A opção pela forma natural também evita a possibilidade de o bebê ser retirado de forma prematuro, devido aos erros de cálculos. “Muitas vezes, as cesáreas são marcadas com bastante antecedência, o que dá margem ao erro.” Se o bebê nascer na hora errada, de acordo com Bertoglio, estará sujeito a 120 vezes mais complicações respiratórias.

As vantagens são enaltecidas pela santa-clarense Renise Bergmann, 37. Na terça-feira, ela teve o quarto filho pela forma convencional. “Demorou meia hora.”

A opção certa

A decisão da gestante depende de um conjunto de fatores, de acordo com a psicóloga Viviane Molinaro Reis, da Unimed. Entre eles, famílias direcionam a decisão pelas experiências. Muitas optam pela cesária por medo de dores ou por imaginarem que o bebê estará mais seguro. “A mulher com a primeira gestação passa por ansiedade e insegurança, por medo do que pode acontecer.”

Dependendo do nível de ansiedade, segundo Viviane, a mulher precisa de um acompanhamento psicológico para saber escolher a melhor forma de receber o bebê. Também precisa conhecer bem o médico que realizará o parto. “É fundamental buscar aconselhamento, recorrer a profissionais de equipe de saúde para esclarecer todas as dúvidas.”

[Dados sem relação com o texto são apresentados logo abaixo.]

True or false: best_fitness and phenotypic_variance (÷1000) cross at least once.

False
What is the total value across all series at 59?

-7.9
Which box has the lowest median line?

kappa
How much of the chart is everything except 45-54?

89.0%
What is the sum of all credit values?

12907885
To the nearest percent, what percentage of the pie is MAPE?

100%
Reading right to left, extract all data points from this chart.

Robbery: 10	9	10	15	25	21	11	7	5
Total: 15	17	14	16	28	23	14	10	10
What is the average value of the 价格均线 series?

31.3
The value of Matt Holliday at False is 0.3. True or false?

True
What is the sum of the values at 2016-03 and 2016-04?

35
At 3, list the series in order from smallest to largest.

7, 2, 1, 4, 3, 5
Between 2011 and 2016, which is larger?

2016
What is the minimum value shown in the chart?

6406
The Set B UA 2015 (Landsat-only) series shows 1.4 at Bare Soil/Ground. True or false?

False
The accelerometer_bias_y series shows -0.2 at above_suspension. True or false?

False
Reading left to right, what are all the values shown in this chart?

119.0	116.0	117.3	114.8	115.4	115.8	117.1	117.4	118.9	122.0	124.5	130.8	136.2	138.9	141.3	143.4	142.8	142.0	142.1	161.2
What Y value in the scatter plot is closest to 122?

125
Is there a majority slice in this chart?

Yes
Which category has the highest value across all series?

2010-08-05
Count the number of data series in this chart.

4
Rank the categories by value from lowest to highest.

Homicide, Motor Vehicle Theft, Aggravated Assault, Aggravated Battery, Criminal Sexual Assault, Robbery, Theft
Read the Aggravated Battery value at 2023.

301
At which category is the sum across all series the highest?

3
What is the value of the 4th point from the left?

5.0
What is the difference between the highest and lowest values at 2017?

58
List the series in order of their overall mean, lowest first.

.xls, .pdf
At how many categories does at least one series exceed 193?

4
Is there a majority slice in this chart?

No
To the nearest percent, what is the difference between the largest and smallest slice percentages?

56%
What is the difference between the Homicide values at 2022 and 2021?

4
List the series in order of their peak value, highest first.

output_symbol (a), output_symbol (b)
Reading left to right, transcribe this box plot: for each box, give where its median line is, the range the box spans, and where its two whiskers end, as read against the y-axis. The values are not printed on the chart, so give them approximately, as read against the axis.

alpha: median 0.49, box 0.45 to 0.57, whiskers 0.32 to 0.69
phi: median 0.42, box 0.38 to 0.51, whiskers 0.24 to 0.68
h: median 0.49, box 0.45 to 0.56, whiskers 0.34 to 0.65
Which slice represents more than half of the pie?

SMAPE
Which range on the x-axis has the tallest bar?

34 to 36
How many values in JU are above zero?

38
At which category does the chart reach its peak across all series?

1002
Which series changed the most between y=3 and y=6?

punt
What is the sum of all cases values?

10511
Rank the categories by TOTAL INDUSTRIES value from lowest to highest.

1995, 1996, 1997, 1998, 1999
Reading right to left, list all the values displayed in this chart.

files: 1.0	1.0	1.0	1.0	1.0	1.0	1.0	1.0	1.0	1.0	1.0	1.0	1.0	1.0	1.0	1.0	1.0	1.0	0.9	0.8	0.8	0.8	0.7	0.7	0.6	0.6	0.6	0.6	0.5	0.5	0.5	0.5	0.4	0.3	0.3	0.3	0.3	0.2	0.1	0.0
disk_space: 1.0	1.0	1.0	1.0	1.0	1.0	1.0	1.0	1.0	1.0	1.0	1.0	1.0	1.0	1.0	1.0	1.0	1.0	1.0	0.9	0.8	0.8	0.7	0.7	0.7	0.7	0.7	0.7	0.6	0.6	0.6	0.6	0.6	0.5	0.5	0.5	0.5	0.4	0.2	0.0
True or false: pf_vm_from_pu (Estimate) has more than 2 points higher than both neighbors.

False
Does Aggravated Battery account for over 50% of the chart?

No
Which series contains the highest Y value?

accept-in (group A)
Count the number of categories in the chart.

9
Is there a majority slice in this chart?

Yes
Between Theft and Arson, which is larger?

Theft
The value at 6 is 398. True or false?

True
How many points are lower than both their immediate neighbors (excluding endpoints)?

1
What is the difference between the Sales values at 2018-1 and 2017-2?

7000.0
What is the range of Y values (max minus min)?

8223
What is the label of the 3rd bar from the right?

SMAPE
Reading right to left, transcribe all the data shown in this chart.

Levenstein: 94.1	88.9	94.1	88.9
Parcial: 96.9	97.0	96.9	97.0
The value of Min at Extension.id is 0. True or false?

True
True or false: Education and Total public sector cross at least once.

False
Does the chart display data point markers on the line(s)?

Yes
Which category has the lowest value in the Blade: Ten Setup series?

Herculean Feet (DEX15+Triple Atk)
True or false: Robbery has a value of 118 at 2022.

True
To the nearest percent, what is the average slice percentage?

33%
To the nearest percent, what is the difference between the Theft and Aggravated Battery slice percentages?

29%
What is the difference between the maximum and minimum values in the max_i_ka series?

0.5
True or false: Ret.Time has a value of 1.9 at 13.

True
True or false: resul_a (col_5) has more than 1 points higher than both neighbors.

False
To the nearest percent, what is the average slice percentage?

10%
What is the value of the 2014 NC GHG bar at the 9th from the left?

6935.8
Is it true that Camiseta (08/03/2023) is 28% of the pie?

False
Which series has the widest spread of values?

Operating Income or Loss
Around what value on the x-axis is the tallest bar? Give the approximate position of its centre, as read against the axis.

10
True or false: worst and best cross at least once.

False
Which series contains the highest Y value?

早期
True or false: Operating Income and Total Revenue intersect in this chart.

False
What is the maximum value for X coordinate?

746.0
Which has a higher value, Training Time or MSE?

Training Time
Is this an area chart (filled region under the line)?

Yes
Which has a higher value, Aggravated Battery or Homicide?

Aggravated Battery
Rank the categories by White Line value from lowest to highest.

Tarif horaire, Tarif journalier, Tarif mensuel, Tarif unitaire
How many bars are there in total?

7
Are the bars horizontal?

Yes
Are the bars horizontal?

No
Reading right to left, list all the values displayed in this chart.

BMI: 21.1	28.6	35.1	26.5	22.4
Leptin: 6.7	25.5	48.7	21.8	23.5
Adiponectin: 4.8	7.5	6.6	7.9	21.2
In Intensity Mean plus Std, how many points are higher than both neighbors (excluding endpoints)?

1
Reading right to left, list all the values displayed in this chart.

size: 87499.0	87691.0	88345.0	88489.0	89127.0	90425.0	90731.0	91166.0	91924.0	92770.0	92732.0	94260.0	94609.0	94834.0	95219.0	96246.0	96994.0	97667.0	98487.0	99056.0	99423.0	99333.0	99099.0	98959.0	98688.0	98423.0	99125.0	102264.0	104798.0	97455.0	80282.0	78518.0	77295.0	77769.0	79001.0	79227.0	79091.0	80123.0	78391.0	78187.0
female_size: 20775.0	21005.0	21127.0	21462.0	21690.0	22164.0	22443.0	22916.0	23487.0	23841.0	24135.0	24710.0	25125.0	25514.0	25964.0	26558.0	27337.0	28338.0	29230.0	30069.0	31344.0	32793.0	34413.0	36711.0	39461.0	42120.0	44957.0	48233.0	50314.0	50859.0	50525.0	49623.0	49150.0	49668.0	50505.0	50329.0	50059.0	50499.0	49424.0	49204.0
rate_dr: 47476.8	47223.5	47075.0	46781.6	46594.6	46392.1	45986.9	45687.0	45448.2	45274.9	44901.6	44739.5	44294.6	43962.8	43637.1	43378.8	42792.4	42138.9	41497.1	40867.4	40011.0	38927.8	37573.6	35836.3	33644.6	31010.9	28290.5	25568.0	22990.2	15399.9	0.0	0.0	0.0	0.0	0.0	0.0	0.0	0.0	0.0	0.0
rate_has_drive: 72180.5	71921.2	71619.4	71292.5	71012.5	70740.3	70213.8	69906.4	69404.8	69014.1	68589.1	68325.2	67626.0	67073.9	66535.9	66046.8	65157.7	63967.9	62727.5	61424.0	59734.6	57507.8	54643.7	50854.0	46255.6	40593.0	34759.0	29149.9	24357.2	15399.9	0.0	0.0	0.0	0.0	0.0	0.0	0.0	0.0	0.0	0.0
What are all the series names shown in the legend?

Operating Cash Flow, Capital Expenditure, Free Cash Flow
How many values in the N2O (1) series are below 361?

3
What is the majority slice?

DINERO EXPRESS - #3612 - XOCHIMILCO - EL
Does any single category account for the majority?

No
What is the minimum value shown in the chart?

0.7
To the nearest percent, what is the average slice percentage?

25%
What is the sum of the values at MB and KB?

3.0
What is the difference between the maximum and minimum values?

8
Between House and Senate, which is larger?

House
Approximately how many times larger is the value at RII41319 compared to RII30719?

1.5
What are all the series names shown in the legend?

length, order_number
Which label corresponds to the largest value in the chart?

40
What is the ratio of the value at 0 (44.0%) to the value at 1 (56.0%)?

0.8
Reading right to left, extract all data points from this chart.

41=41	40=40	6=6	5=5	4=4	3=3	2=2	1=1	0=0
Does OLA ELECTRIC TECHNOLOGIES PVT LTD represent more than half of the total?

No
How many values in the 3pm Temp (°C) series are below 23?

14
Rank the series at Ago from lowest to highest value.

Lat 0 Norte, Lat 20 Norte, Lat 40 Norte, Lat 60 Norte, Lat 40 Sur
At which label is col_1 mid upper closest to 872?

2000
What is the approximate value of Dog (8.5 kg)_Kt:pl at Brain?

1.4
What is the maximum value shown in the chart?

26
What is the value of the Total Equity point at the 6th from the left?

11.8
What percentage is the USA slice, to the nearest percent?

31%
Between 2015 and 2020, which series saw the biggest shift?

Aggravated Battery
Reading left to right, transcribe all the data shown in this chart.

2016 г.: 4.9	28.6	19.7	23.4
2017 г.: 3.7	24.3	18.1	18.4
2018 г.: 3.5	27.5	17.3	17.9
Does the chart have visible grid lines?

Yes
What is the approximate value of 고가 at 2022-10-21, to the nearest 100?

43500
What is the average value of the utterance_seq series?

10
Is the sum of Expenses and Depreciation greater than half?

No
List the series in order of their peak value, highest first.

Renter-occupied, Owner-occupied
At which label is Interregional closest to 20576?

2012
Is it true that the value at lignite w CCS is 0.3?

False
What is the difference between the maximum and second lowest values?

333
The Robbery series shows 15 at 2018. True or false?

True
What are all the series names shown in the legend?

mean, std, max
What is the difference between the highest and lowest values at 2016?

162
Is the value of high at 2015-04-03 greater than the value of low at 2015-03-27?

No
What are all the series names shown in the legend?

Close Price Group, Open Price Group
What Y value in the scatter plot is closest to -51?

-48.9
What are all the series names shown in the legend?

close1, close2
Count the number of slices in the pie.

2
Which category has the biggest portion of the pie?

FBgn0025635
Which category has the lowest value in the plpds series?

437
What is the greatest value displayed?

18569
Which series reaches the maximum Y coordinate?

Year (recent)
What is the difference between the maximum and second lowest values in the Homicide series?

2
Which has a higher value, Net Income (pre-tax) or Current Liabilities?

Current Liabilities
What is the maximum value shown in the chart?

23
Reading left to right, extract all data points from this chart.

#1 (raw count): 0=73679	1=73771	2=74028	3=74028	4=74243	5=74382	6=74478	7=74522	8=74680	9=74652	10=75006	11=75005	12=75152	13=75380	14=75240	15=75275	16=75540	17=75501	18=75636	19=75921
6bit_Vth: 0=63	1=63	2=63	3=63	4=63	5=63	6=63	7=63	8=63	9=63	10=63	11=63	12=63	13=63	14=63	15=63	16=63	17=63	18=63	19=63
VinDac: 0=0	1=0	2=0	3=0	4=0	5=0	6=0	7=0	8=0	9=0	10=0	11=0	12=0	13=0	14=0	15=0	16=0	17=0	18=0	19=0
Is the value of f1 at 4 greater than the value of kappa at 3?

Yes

Com mais informação, a mulher ficará mais tranquila, avalia a psicóloga. Fica preparada para os imprevistos na programação do nascimento. “Algumas cesarianas marcadas com bastante antecedência podem não se confirmar, havendo parto normal antes do esperado. Não há total controle sobre essa programação.”

No Vale do Taquari

O Hospital Bruno Born (HBB), de Lajeado, registrou 1,161 partos em 2012. Desses, 324 foram normais e 837 cesáreas. Em 2013, a diferença aumentou: dos 1.276 partos, 923 foram de cirurgias. A demanda no HBB diminuiu quando o Hospital de Estrela assumiu a responsabilidade por partos de Alto Risco.

Em 2013, Estrela registrou 320 nascimentos por cirurgia, contra 71 naturais. Em Arroio do Meio, são 90% dos cerca de 25 partos realizados por mês. O Sistema Único de Saúde (SUS) paga cesáreas até um total de 35% dos nascimentos. Na região, os números seguem os nacionais.